Dick shakes his head and shrugs his shoulders. “I'm okay. I can get something in the cafeteria.”
“Well, call me if you change your mind,” Jake says. “We'll be back in a couple of hours. Text me if Mom wakes up.”
Dick nods and looks at us, as though he is looking for something he's lost. But it's not here. And I think maybe it never was.
 
We find a little pizza shop in a brick building near the hospital; next door is an Irish pub and grill.
“Pizza?” Jake asks.
I shake my head. “How about a drink instead? Looks like they've got burgers too.”
We go inside and take a seat at the long wooden bar. There's a Sox game on and a half dozen men in Sox caps grumbling. None of them acknowledge us.
I am grateful to be sitting side-by-side rather than across from each other. It's easier this way to avoid looking at him.
“What happened?” he asks, motioning to my hand.
“Bagel injury,” I say. “So, what did Charlie decide?”
Charlie and he are supposed to make a decision by tomorrow. Part of me wonders if Jake will be conducting business from the hospital waiting room, from the parking lot. It must have killed him to have to leave New York in the middle of the biggest deal of his career.
He shakes his head. “I don't know.
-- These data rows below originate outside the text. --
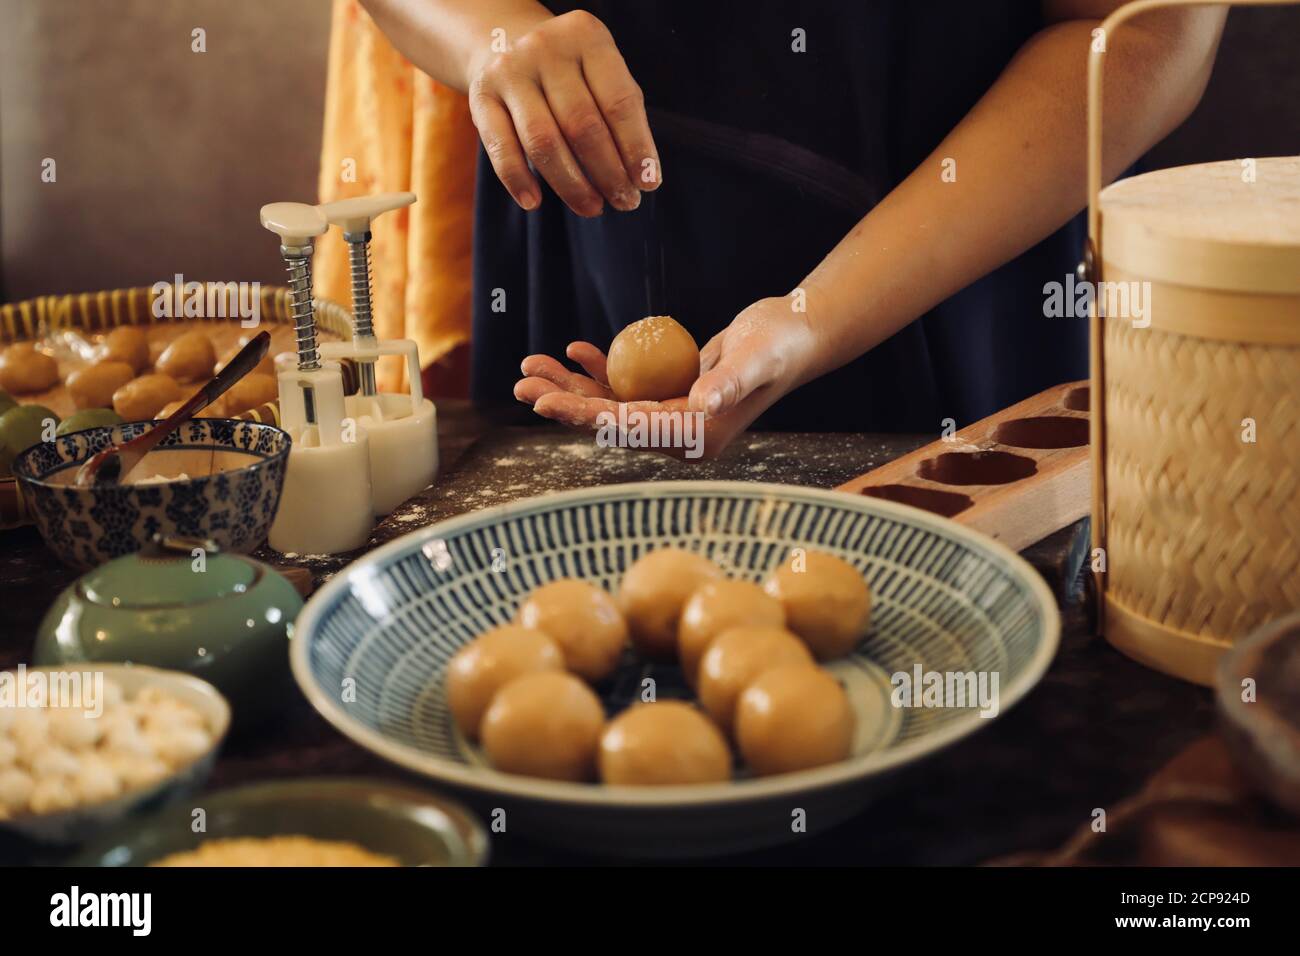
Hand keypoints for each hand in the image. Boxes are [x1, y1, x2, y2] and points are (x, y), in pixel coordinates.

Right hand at [466, 10, 659, 215]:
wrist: (507, 45)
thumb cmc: (572, 74)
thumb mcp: (602, 78)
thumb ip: (621, 118)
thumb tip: (639, 178)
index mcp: (586, 37)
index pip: (618, 101)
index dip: (636, 147)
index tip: (648, 183)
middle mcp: (546, 48)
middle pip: (582, 125)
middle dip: (608, 173)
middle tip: (624, 202)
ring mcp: (510, 70)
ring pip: (543, 141)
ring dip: (571, 184)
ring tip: (592, 207)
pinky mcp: (481, 96)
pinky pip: (501, 147)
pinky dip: (518, 180)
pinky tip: (534, 202)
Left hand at [513, 297, 815, 458]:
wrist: (794, 334)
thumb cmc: (781, 343)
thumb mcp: (757, 358)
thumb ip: (730, 382)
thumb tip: (703, 404)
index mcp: (696, 437)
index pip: (627, 429)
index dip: (582, 415)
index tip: (544, 401)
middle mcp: (680, 434)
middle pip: (608, 421)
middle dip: (563, 402)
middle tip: (520, 384)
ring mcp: (673, 414)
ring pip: (609, 404)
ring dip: (570, 385)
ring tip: (530, 365)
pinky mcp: (670, 394)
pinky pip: (625, 386)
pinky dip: (599, 369)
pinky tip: (575, 350)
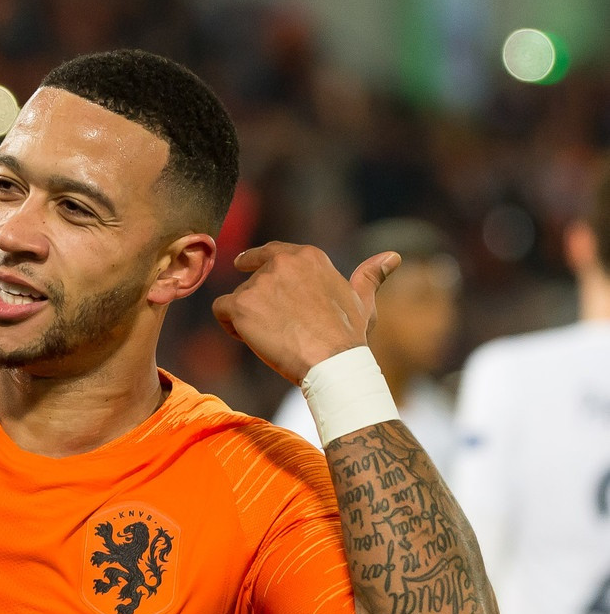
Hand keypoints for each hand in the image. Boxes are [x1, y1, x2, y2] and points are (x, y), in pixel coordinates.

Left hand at [210, 242, 399, 383]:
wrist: (331, 361)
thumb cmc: (348, 335)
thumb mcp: (363, 301)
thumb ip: (370, 275)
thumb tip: (392, 257)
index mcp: (308, 256)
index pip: (272, 252)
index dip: (256, 260)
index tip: (243, 264)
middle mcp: (281, 263)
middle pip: (254, 278)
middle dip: (257, 298)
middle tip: (267, 319)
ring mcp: (259, 283)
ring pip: (238, 297)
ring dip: (246, 316)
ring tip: (270, 337)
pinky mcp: (240, 305)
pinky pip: (221, 310)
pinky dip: (229, 325)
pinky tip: (249, 339)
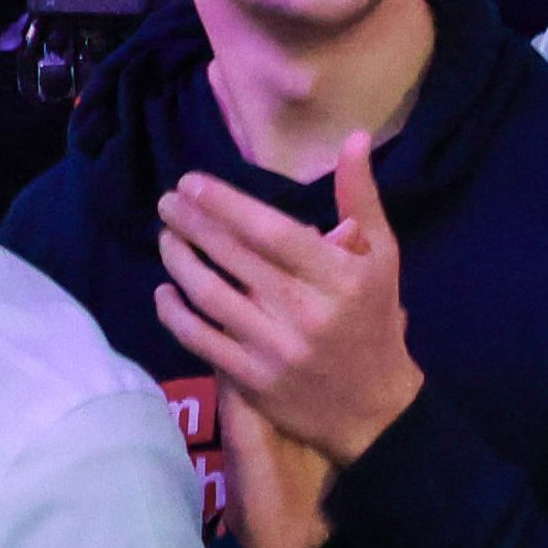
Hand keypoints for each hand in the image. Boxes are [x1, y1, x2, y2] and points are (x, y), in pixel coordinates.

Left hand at [156, 138, 424, 547]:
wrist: (374, 408)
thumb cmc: (375, 322)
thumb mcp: (382, 258)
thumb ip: (362, 198)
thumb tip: (355, 139)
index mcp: (337, 276)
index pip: (270, 230)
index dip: (224, 203)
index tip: (192, 183)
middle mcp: (303, 310)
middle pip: (232, 257)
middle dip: (191, 223)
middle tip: (168, 202)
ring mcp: (273, 347)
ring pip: (209, 294)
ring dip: (178, 260)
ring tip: (165, 237)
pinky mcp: (251, 379)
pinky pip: (200, 339)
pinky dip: (175, 312)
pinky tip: (164, 291)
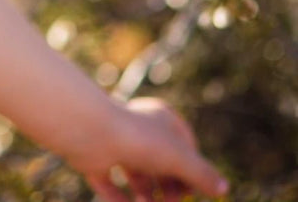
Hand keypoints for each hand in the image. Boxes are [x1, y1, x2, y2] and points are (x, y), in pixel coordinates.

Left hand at [67, 95, 228, 201]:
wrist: (88, 131)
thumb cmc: (139, 139)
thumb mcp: (180, 158)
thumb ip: (202, 175)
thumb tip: (223, 189)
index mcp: (160, 117)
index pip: (184, 147)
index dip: (192, 171)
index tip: (195, 190)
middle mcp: (136, 128)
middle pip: (160, 164)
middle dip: (168, 188)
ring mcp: (113, 143)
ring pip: (135, 175)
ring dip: (145, 197)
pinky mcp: (93, 158)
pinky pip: (109, 184)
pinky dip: (120, 200)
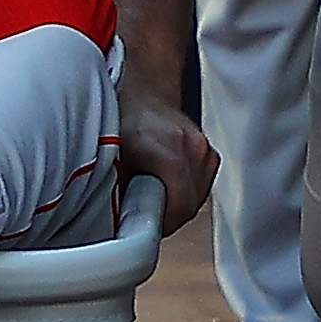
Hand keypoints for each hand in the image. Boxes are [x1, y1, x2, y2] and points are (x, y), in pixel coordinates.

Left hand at [116, 86, 217, 232]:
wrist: (145, 93)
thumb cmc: (125, 120)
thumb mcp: (111, 155)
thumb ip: (119, 189)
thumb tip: (119, 222)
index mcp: (167, 150)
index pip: (179, 205)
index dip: (161, 223)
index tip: (145, 227)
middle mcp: (192, 148)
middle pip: (189, 205)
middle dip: (167, 217)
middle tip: (145, 215)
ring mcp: (203, 150)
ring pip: (197, 198)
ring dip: (177, 206)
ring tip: (153, 198)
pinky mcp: (209, 155)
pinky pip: (201, 187)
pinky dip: (186, 193)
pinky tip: (167, 187)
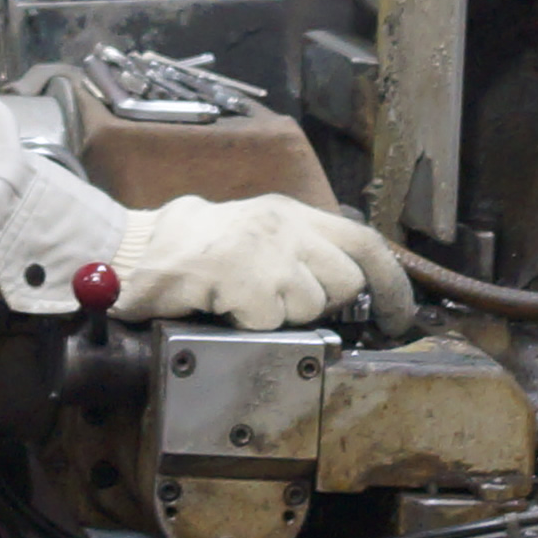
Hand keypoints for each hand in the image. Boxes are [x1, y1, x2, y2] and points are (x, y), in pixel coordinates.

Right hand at [106, 194, 415, 332]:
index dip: (392, 284)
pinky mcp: (241, 276)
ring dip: (277, 315)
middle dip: (317, 302)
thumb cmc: (196, 246)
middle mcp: (286, 225)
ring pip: (307, 304)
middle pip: (344, 281)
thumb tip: (354, 282)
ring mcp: (265, 250)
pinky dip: (246, 323)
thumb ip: (302, 249)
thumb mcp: (259, 231)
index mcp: (293, 214)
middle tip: (276, 300)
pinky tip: (223, 307)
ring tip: (242, 300)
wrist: (137, 248)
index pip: (365, 243)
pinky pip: (268, 320)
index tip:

I'm not really thinking about that right now,” he says, hurt. “How are things going up at the lake? Anything more with the girl?”
There is so much he doesn't know. It feels like our lives have divided; after that night, mine continued on without him. (And his without me as well.) I wonder if this is what it feels like to split up. Just the decision and then the parting. And then I think that maybe it started a long time ago. A weak seam, the fabric slowly separating until one day you notice the rip. And it's too late to repair. The damage too complete.
“The police have some leads. They're looking for the guy in the truck,” I say. “They traced his plates. He's actually from here. Springfield.”
“A tourist?” he says.
And I realize, the threads are gone. Nothing is holding this together.
Us
together.
People who've been together as long as we have usually have children. And even when their marriages fall apart, they stay. For the kids. But I wonder if that's just an excuse. Because without children, I am still struggling to find reasons not to leave. It's harder though, the reasons less compelling.
“When do you think you'll leave?” he asks, and I don't know whether he's talking about Gormlaith or something else.
I turn to him, sigh, and shrug. I shake my head, and he looks at me sadly. He knows. He understands. These nuances, these gestures are unmistakable after all this time. A language that has grown over the last two decades.